* What is needed: Reproduce everything in the items below from the line containing "Zeltplatz aufzuhalten, die" down to the line containing "Hausrecht haben auf dem", with both of those lines included.

* Listed entries:
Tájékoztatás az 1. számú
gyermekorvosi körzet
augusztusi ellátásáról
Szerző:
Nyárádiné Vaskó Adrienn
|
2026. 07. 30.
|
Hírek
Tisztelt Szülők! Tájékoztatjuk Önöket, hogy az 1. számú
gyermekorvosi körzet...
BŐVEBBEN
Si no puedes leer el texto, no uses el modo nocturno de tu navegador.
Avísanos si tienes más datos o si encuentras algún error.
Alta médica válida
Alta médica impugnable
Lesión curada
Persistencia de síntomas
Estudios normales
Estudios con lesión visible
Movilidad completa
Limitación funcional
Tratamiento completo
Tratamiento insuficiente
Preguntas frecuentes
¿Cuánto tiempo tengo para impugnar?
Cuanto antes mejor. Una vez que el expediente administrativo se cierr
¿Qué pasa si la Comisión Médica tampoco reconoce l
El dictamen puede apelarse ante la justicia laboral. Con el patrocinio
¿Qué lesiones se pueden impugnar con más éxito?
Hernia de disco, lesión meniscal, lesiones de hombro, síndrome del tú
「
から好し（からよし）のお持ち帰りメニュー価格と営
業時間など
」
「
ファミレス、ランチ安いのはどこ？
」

...

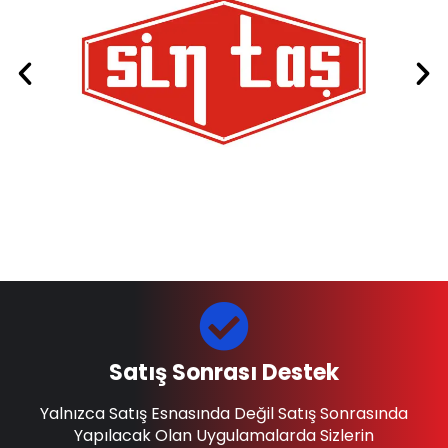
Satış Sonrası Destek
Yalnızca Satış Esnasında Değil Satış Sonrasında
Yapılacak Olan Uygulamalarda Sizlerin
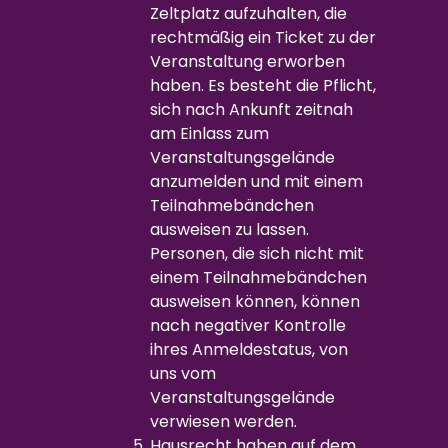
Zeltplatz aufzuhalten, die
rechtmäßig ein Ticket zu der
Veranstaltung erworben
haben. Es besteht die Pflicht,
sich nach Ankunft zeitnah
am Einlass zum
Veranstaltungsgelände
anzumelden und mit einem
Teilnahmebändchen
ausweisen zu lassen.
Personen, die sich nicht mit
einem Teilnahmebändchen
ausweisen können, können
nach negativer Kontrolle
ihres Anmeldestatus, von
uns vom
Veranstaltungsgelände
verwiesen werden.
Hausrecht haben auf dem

* Expected answer:
Zeltplatz aufzuhalten, die
rechtmäßig ein Ticket zu der
Veranstaltung erworben
haben. Es besteht die Pflicht,
sich nach Ankunft zeitnah
am Einlass zum
Veranstaltungsgelände
anzumelden und mit einem
Teilnahmebändchen
ausweisen zu lassen.
Personen, die sich nicht mit
einem Teilnahmebändchen
ausweisen können, können
nach negativer Kontrolle
ihres Anmeldestatus, von
uns vom
Veranstaltungsgelände
verwiesen werden.
Hausrecht haben auf dem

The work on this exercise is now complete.